Hanover and Emma were sitting at the beachside bar of the Royal Hawaiian Hotel. The pink-painted structure on Waikiki was Emma’s favorite hotel on Oahu. She loved the open-air corridors and faded Persian rugs and the tropical garden surrounding the place. She didn’t like being there with Hanover, but he had said that he needed a drink after the meeting and this was where he wanted to come. From where they sat, they could see brown-skinned surfboarders paddling out to catch the next wave, ever optimistic that the next wave would be the wave. Every time Hanover’s eyes followed the lithe body of a bikini-clad teenage girl walking by, Emma wanted to take his cigarette and put it out in one of his eyes.
“We’ve got something I didn’t tell those guys,” Hanover said. “The message on the position of the sub, it was handled by only four people. One of those people is a warrant officer who works in the message center. She’s got two kids and her husband took off for the mainland six months ago. Three weeks ago this gal was about to have her car repossessed. Now she’s caught up on her payments and last week she bought a new TV.”

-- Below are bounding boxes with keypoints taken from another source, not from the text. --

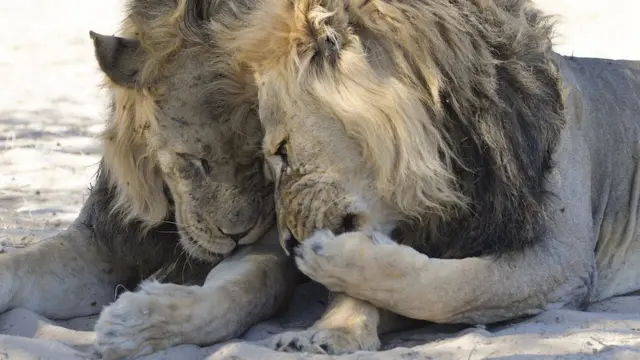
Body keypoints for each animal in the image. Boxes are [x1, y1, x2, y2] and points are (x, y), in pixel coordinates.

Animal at [0, 0, 298, 360]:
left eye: (261, 159)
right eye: (194, 160)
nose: (237, 235)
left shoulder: (268, 243)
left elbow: (251, 285)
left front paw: (135, 324)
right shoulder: (102, 238)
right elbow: (18, 264)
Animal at [212, 0, 640, 354]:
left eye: (282, 151)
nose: (286, 243)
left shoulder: (565, 262)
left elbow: (452, 288)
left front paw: (330, 260)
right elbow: (375, 290)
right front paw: (331, 331)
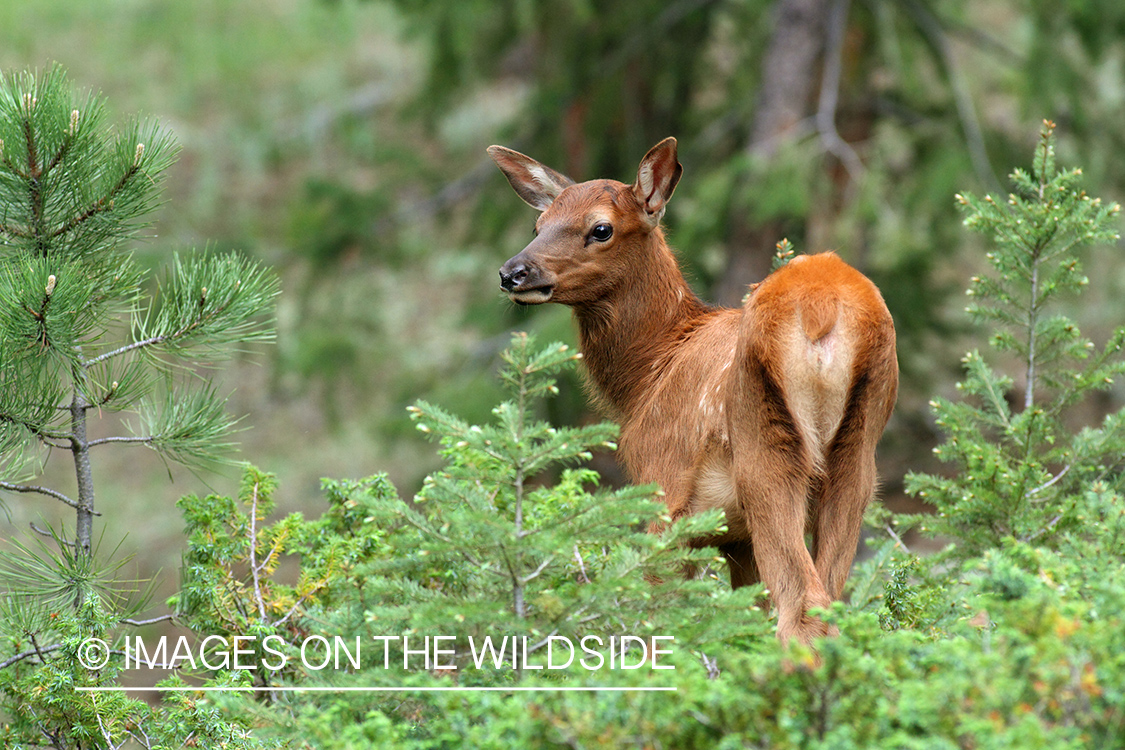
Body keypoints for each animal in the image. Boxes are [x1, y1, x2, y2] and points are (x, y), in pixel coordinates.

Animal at [490, 137, 895, 643]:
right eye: (538, 224)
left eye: (601, 229)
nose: (513, 272)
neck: (647, 375)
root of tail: (821, 308)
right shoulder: (736, 539)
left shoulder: (663, 481)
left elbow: (658, 611)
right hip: (858, 453)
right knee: (832, 598)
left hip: (764, 445)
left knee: (803, 605)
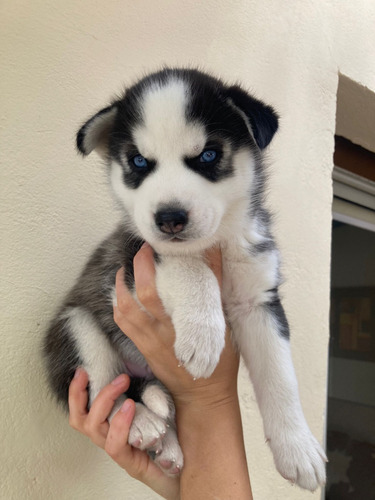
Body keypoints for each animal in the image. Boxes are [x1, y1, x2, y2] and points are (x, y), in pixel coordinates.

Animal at [42, 68, 328, 490]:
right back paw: (142, 423)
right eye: (139, 161)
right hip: (76, 328)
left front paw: (298, 448)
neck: (218, 244)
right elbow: (188, 266)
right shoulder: (132, 262)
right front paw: (203, 337)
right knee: (103, 393)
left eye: (208, 155)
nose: (170, 218)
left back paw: (168, 445)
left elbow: (281, 377)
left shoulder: (259, 301)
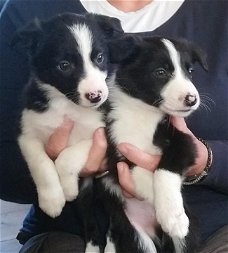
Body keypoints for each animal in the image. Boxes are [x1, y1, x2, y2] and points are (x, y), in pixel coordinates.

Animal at [14, 12, 124, 217]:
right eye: (64, 65)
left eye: (99, 58)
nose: (96, 96)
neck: (66, 105)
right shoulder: (27, 134)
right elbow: (41, 164)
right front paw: (52, 200)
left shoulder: (103, 135)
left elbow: (67, 157)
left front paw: (68, 189)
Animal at [84, 36, 208, 253]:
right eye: (160, 72)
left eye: (190, 72)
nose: (192, 100)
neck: (143, 112)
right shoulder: (115, 153)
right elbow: (141, 172)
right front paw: (167, 208)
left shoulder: (184, 142)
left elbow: (163, 170)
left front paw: (172, 214)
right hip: (137, 238)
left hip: (185, 238)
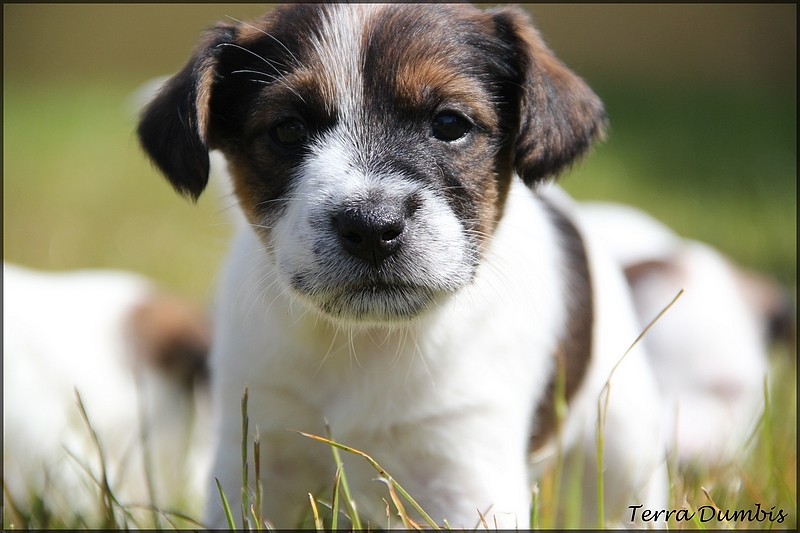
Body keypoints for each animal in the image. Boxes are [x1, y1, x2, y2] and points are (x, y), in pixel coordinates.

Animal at [139, 3, 668, 528]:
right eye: (288, 130)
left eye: (451, 123)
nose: (372, 228)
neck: (368, 344)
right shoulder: (258, 454)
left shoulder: (466, 472)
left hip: (622, 442)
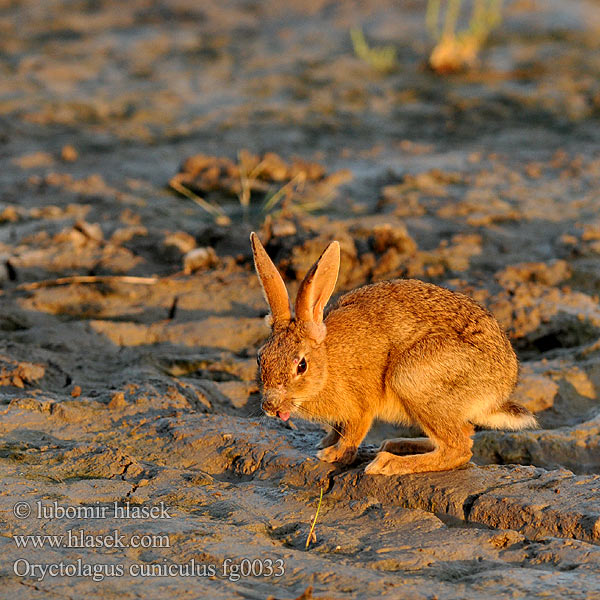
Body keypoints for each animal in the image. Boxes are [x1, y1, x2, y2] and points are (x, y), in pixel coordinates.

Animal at [248, 232, 536, 476]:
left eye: (301, 366)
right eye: (261, 358)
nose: (270, 406)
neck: (328, 364)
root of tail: (499, 391)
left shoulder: (361, 405)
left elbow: (352, 433)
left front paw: (332, 454)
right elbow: (337, 429)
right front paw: (325, 443)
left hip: (411, 378)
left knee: (459, 448)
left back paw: (388, 462)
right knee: (465, 433)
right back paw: (395, 444)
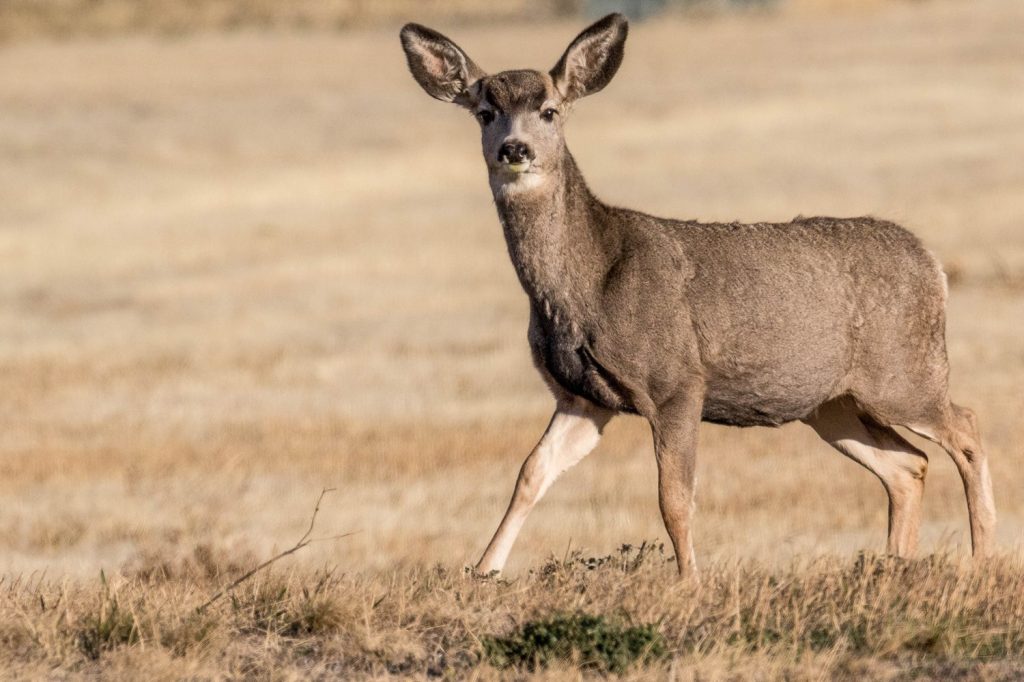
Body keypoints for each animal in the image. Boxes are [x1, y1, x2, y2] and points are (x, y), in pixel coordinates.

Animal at [397, 13, 991, 573]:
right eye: (485, 112)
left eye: (549, 111)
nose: (514, 149)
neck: (591, 280)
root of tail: (933, 265)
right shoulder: (583, 396)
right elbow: (529, 474)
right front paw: (482, 572)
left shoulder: (677, 381)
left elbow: (674, 500)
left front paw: (690, 582)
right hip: (831, 401)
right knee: (908, 465)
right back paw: (898, 565)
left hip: (905, 372)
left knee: (966, 429)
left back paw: (981, 561)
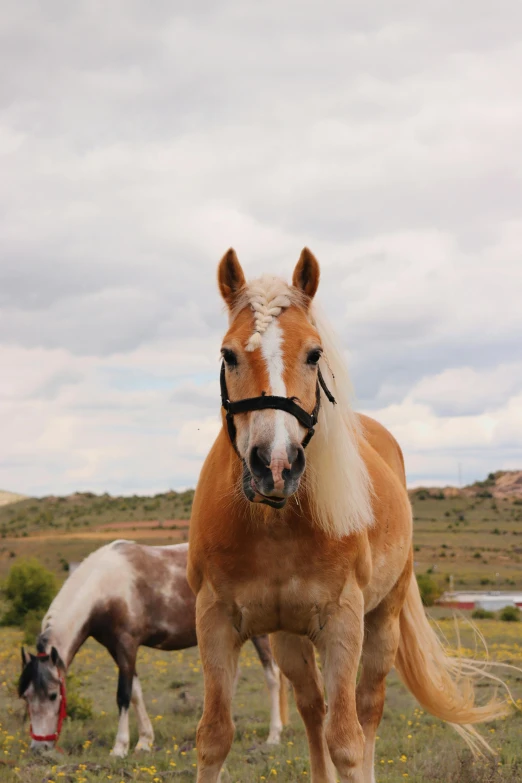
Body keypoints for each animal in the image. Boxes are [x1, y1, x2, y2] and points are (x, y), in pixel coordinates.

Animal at [17, 544, 284, 756]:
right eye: (27, 696)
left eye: (54, 695)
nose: (39, 748)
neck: (105, 589)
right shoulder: (117, 650)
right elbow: (136, 692)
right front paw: (144, 741)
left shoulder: (126, 646)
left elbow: (123, 695)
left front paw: (120, 747)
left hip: (258, 633)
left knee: (272, 676)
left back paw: (274, 736)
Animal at [188, 250, 508, 783]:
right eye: (228, 355)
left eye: (314, 354)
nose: (275, 464)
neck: (276, 526)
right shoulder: (215, 618)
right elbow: (215, 737)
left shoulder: (343, 622)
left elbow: (348, 741)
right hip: (289, 638)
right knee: (311, 707)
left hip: (383, 622)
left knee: (367, 708)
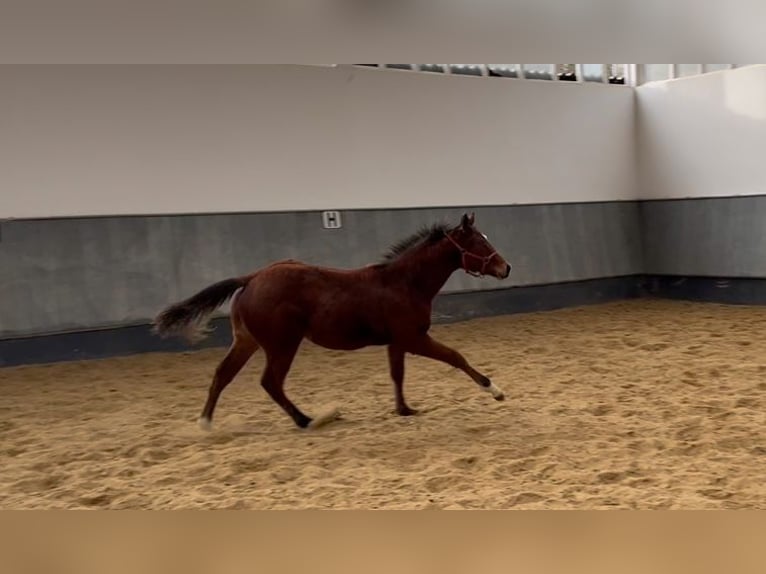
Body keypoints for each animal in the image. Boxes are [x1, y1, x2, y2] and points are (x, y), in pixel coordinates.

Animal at [153, 214, 512, 430]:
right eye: (479, 242)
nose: (506, 268)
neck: (404, 283)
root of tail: (252, 277)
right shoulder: (413, 338)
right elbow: (455, 356)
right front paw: (495, 390)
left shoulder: (397, 342)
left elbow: (397, 374)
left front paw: (405, 410)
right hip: (282, 344)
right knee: (270, 382)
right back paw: (306, 420)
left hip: (247, 341)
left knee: (223, 374)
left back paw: (206, 424)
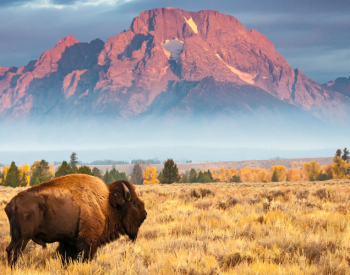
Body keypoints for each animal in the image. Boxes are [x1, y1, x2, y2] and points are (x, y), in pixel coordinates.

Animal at [4, 176, 146, 266]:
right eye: (134, 202)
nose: (145, 214)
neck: (106, 203)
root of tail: (12, 203)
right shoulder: (89, 241)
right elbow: (85, 257)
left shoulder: (69, 241)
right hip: (23, 238)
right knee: (15, 252)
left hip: (16, 237)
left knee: (9, 250)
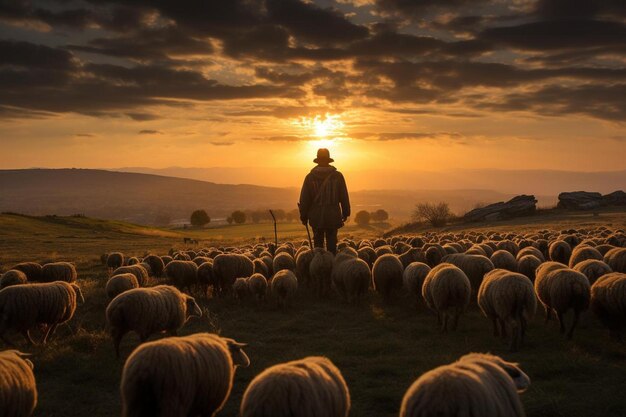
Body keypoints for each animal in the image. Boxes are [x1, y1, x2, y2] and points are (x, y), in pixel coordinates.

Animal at [119, 334, 249, 416]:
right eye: (238, 350)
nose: (248, 362)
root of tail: (146, 367)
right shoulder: (209, 404)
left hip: (135, 402)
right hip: (172, 400)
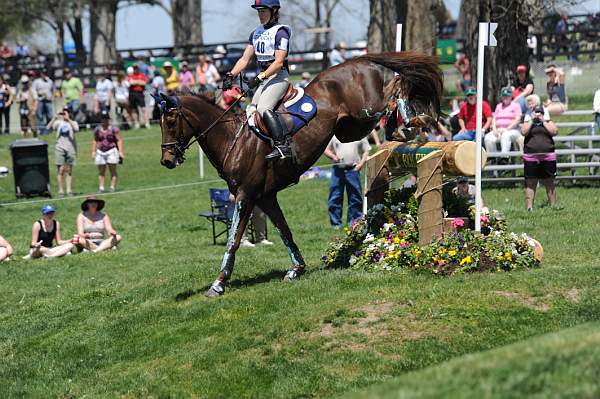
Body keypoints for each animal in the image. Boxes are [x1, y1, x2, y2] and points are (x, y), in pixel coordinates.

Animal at [157, 51, 442, 296]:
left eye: (171, 122)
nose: (167, 160)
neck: (233, 140)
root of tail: (359, 60)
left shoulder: (246, 195)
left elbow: (234, 239)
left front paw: (218, 283)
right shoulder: (265, 197)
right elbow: (285, 231)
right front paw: (297, 268)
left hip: (366, 109)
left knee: (394, 91)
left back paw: (413, 121)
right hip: (349, 129)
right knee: (390, 102)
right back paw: (402, 128)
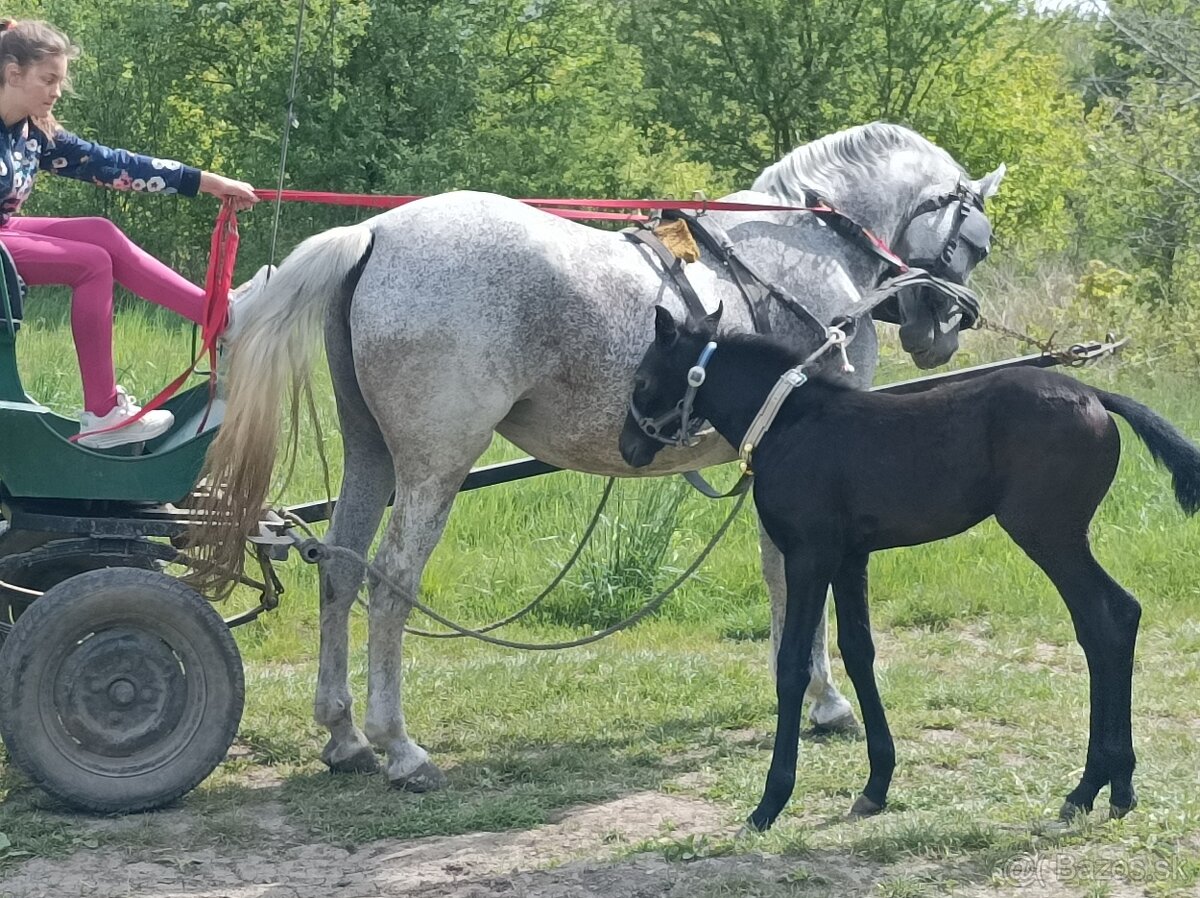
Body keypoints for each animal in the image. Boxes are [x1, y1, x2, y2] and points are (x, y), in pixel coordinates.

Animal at [194, 123, 1003, 787]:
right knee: (390, 579)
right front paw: (826, 698)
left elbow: (778, 570)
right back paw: (399, 746)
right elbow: (800, 576)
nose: (946, 328)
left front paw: (803, 687)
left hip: (372, 451)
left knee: (340, 564)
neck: (808, 245)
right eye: (976, 241)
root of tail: (375, 235)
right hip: (436, 462)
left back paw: (344, 734)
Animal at [619, 304, 1200, 830]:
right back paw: (1113, 788)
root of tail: (1096, 396)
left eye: (642, 379)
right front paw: (876, 787)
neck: (791, 423)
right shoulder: (849, 557)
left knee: (1107, 620)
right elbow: (859, 651)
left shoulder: (809, 555)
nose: (629, 447)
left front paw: (768, 805)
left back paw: (1093, 788)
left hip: (1049, 535)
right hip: (1059, 537)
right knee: (1113, 619)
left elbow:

“Are you sure she’s involved?”
“No. But she’s the best possibility we’ve got. Anybody in two squadrons at Hickam could have snuck that countermeasures manual off the base. The photo of the reactor plant control console, there are at least fifty people at the sub base who could have taken it, not to mention half the crew of the sub itself. And that list of army guys being transferred to Taiwan, that could have come from anyone in personnel, housing, or payroll over at Schofield Barracks. Our best bet is the warrant officer.”
Emma had to agree, although she was naturally skeptical of any conclusion arrived at by the CIA. They had a history of getting things wrong.
“In…” Hanover stopped and looked at his watch, a navy diver’s watch. Emm
a wondered how he had gotten it. “In forty minutes the warrant officer and her two kids are gonna get killed in an accident on the Pali Highway. At least that’s what the papers will report tomorrow.”
Emma knew what he was going to say next.
“You’re the warrant officer’s replacement,” Hanover said. “Your uniform should be in your room by now. Tomorrow we’ll start making sure that everybody knows you’re a complete flake. We had to tell the lady in charge of the message center who you really are but she had a son who died in Vietnam and we’re sure she’s okay. She’s our head gossip-spreader. Two days from now everyone within half a mile of your new desk will know that you were recently in a drug rehab program and that at your last base you had creditors beating on your CO’s door because you didn’t pay your bills.” Hanover’s lips stretched and he added, “And we’re letting it out that you’re a slut, too.”